Assume $I=[0.9,3.1], f:I\rightarrow\mathbb{R}$ is defined by $f(x):=|x^2-4x+3|, x\in I$. Without sketching the graph of $f$ on $I$, find points at which $f$ has an absolute minimum on $I$ and points at which $f$ has an absolute minimum on $I$.
We know that $f(0.9)=0.21$ and $f(3.1)=0.21$. I am a bit confused on how I can find the absolute minimum/maximum, however, without being able to differentiate since $f$ is not differentiable on $I$.
I know that obviously the max occurs at $x=2$ and the mins occur at $x=1,3$, but I am not sure how to show this without graphing.

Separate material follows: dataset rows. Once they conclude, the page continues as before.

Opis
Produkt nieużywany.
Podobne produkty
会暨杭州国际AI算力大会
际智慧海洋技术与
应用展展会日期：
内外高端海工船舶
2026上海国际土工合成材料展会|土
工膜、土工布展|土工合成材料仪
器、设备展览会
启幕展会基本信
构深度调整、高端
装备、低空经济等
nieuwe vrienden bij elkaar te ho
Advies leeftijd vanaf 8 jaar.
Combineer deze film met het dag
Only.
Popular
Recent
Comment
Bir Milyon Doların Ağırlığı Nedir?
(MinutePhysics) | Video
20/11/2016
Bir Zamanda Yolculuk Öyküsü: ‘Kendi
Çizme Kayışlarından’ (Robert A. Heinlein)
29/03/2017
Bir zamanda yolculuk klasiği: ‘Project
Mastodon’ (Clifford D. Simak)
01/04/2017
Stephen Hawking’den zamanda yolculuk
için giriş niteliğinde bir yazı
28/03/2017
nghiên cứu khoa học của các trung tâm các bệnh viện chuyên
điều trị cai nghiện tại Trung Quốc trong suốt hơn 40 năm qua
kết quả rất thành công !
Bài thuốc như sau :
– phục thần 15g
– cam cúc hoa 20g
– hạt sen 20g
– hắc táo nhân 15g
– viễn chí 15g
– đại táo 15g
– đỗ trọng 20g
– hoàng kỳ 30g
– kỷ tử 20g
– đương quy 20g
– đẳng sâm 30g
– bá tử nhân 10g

Since $x^2-4x+3=(x-1)(x-3),$ the absolute value will be nondifferentiable at $1$ and $3$, each of which is in your interval $[0.9,3.1]$ and are therefore critical numbers to be tested. [each will give $f(x)=0$] Then the absolute value will be $+(x^2-4x+3)$ with derivative $2x-4$ outside of $[1,3]$ and this could contributes a new critical number at 2 but 2 is not outside of $[1,3]$. Similarly the absolute value inside $(1,3)$ is $-(x^2-4x+3)$ with derivative $-2x+4$ again possibly making the critical number 2, but this time 2 indeed is inside $(1,3)$ so is a critical number to be tested. At this point you have the endpoints $0.9,\ 3.1$ along with the three internal critical numbers at $1,2,3$ and all these should be put into $f(x)$ to get the absolute max and min.
Edit:Initially I erroneously threw out $2$ as a critical number above. I re-typed things to include that critical number.